◆ REQUIRED WORK:
Your answer should repeat every line of the records below in which the word "lines" appears.

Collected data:
▬▬▬▬▬▬
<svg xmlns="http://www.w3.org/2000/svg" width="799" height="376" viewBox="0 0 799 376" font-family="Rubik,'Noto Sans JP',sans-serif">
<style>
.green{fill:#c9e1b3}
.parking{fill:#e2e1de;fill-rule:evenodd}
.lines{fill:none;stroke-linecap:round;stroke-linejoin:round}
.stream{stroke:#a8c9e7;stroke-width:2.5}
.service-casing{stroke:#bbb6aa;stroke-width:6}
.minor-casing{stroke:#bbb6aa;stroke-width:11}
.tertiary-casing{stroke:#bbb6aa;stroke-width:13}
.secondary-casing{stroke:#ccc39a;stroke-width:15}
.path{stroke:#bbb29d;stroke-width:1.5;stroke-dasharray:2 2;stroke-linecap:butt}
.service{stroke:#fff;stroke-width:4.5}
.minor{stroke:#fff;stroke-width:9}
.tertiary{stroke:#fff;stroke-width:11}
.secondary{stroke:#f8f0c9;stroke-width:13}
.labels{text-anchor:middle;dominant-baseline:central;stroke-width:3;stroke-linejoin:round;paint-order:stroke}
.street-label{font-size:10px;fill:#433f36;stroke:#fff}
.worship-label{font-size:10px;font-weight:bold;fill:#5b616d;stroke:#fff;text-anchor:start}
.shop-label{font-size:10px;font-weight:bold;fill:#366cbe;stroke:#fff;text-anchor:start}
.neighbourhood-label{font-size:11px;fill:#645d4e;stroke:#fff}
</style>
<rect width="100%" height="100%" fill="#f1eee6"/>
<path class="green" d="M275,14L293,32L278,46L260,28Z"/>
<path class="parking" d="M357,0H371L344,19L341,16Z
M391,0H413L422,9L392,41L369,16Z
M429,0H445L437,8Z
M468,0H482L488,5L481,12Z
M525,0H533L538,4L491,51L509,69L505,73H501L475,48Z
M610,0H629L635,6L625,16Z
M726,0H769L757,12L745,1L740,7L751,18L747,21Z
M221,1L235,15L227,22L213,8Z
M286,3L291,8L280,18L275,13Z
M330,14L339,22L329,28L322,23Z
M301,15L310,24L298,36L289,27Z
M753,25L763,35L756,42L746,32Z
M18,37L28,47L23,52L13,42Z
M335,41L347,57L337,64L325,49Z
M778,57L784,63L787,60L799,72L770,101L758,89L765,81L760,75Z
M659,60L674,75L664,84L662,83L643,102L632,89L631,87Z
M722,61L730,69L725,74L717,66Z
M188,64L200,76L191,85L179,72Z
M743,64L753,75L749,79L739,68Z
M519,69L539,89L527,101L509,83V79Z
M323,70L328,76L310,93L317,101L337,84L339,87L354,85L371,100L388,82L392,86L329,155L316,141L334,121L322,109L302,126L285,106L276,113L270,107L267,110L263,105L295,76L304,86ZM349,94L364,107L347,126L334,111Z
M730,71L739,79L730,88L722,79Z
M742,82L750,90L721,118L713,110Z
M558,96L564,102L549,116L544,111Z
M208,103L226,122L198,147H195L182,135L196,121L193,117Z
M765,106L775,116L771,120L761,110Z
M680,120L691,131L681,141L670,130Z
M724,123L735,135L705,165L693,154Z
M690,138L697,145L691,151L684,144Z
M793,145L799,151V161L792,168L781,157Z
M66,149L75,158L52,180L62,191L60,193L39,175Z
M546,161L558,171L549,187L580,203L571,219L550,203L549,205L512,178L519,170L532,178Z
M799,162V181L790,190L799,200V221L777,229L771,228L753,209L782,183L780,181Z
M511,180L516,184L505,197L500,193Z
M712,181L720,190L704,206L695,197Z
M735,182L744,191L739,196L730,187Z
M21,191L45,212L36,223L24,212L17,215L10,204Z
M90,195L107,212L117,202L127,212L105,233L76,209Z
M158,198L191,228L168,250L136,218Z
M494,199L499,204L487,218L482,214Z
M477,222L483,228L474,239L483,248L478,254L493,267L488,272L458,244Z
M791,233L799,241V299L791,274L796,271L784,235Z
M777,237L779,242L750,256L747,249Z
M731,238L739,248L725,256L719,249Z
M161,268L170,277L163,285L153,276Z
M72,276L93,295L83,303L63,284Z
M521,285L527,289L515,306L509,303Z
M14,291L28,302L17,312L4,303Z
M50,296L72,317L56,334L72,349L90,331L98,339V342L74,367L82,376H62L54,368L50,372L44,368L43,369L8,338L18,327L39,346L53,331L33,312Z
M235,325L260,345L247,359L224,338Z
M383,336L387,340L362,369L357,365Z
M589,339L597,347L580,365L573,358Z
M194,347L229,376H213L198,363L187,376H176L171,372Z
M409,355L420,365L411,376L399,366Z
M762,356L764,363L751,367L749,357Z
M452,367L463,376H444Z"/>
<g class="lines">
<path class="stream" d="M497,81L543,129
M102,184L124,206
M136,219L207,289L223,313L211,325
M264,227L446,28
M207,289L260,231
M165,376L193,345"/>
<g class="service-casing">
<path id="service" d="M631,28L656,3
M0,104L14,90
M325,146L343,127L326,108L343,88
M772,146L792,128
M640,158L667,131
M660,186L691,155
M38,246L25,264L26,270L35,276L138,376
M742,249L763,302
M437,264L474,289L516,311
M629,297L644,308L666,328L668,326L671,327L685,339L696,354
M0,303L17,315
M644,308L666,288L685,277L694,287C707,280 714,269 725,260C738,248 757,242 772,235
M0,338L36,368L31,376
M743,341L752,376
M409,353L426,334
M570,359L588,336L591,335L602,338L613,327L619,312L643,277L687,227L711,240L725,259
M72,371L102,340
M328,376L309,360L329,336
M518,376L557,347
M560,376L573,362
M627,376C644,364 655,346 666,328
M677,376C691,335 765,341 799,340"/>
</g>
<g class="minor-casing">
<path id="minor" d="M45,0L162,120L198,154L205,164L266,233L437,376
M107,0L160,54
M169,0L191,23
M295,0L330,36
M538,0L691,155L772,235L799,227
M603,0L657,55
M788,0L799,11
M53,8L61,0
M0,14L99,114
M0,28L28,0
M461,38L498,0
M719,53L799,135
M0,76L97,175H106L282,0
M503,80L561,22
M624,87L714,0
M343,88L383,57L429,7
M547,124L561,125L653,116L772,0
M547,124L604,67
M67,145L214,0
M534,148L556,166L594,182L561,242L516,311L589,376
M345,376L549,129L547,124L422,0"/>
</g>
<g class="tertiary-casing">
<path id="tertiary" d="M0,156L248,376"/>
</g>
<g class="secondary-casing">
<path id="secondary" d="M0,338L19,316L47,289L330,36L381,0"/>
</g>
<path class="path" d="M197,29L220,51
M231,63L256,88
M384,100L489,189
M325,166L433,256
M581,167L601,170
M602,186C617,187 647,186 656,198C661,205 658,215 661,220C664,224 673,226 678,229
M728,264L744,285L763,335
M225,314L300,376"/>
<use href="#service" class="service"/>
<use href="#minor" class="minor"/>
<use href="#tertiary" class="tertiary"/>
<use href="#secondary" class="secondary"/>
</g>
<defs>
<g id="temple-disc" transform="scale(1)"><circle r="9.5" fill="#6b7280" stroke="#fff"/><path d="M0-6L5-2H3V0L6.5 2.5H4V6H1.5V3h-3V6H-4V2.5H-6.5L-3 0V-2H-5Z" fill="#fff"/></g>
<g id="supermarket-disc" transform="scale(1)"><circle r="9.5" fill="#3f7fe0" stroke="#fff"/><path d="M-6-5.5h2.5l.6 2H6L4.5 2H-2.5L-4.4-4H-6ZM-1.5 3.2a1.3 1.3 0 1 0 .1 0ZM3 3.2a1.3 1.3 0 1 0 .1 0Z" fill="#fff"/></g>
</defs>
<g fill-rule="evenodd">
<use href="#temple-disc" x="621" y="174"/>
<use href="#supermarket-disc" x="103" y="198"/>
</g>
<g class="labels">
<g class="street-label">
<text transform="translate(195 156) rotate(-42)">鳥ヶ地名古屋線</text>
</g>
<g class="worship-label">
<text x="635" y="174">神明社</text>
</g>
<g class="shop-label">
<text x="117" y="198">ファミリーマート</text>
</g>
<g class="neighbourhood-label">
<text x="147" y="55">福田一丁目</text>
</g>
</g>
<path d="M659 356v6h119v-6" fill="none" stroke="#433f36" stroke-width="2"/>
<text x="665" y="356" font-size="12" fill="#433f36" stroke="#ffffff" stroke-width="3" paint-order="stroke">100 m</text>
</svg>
▬▬▬▬▬▬
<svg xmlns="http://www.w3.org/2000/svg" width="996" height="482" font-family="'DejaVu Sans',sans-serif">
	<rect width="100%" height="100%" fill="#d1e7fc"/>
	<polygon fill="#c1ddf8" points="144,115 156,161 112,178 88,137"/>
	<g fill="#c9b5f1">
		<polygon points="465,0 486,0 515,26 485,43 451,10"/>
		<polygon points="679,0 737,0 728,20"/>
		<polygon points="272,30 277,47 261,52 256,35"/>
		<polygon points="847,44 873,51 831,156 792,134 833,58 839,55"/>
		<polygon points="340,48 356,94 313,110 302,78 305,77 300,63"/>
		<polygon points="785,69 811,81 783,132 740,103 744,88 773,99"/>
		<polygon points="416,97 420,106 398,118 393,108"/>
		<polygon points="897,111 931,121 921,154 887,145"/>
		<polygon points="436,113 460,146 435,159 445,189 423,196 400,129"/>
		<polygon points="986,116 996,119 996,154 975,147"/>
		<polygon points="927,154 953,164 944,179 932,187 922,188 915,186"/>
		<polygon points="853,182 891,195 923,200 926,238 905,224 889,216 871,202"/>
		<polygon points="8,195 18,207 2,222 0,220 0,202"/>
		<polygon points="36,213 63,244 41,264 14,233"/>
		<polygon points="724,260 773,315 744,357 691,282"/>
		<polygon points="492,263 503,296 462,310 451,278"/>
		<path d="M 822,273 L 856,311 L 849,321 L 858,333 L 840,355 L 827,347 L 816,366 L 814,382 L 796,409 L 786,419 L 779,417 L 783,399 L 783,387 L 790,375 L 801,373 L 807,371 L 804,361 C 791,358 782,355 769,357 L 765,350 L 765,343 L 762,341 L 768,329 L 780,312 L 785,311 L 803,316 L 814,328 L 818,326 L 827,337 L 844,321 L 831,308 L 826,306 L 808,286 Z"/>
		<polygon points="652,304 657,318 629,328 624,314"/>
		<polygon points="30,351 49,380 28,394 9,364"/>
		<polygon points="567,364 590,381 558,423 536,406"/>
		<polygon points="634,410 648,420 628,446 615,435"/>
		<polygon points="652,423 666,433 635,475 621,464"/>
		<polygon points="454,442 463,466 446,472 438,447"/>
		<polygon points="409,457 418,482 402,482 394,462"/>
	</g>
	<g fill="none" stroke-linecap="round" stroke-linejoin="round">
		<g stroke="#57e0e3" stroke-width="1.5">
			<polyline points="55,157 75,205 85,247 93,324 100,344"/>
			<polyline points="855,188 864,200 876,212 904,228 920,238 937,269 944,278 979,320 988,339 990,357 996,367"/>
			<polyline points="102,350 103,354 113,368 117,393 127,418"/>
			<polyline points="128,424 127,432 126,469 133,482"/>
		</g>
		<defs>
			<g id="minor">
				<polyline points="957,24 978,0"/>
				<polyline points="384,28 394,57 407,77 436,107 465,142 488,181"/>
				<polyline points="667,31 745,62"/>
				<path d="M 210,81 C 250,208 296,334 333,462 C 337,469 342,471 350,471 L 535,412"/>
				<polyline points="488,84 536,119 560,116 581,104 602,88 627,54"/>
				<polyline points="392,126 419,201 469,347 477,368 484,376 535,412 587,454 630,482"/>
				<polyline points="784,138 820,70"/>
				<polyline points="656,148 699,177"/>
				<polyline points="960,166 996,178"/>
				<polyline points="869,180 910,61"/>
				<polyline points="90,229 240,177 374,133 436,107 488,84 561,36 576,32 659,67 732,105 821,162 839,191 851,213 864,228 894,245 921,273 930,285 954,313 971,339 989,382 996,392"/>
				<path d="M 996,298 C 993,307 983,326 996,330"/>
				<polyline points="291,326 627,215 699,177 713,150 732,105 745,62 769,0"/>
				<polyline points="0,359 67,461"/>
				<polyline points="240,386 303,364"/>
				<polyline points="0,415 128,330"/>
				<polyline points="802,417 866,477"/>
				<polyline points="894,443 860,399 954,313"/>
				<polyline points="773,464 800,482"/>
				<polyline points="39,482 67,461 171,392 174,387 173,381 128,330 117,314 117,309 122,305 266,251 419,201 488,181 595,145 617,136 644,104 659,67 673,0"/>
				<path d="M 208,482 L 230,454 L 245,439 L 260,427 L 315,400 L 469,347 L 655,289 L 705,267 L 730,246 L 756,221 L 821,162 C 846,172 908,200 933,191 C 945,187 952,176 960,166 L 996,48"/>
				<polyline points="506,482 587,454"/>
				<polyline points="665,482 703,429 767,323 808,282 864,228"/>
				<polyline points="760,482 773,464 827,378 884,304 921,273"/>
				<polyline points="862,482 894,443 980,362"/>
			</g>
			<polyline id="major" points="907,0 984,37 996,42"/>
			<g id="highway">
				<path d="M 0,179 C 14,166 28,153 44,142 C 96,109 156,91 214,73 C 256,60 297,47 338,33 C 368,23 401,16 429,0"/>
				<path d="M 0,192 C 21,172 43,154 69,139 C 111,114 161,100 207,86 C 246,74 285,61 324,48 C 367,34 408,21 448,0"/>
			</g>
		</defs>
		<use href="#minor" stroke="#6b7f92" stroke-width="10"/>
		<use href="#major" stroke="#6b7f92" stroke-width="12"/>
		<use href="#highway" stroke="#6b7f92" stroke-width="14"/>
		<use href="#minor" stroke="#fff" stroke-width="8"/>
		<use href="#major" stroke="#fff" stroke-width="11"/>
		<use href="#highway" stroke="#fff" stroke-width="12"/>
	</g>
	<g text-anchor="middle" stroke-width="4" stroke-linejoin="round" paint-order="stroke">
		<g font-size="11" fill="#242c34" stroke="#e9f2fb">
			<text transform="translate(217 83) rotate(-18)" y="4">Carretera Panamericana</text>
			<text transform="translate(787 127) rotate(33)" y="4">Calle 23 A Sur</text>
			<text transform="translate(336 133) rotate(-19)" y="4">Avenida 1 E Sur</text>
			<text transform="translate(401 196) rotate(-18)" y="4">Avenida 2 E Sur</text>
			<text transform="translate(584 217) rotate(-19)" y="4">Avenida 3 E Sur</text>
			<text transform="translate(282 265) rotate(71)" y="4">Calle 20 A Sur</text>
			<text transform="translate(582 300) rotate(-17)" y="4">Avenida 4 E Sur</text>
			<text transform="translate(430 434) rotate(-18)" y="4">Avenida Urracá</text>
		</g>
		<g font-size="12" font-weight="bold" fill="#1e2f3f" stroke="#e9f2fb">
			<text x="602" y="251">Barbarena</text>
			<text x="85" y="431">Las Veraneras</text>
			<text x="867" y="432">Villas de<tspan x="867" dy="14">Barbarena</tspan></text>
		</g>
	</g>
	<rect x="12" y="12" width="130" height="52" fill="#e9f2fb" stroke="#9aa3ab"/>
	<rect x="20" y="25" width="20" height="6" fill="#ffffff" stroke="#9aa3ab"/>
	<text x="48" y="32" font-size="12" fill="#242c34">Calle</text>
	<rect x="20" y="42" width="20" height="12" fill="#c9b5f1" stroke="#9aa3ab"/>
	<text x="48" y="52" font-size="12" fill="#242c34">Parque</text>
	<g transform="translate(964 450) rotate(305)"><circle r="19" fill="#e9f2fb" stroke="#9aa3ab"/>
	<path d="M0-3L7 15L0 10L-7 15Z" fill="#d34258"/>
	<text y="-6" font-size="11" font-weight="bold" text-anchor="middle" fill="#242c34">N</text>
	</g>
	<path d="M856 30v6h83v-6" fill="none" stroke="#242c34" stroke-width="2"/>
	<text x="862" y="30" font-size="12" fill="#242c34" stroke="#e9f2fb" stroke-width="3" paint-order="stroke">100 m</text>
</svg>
▬▬▬▬▬▬
◆ RESULT OF THE TASK:
.lines{fill:none;stroke-linecap:round;stroke-linejoin:round}
<g class="lines">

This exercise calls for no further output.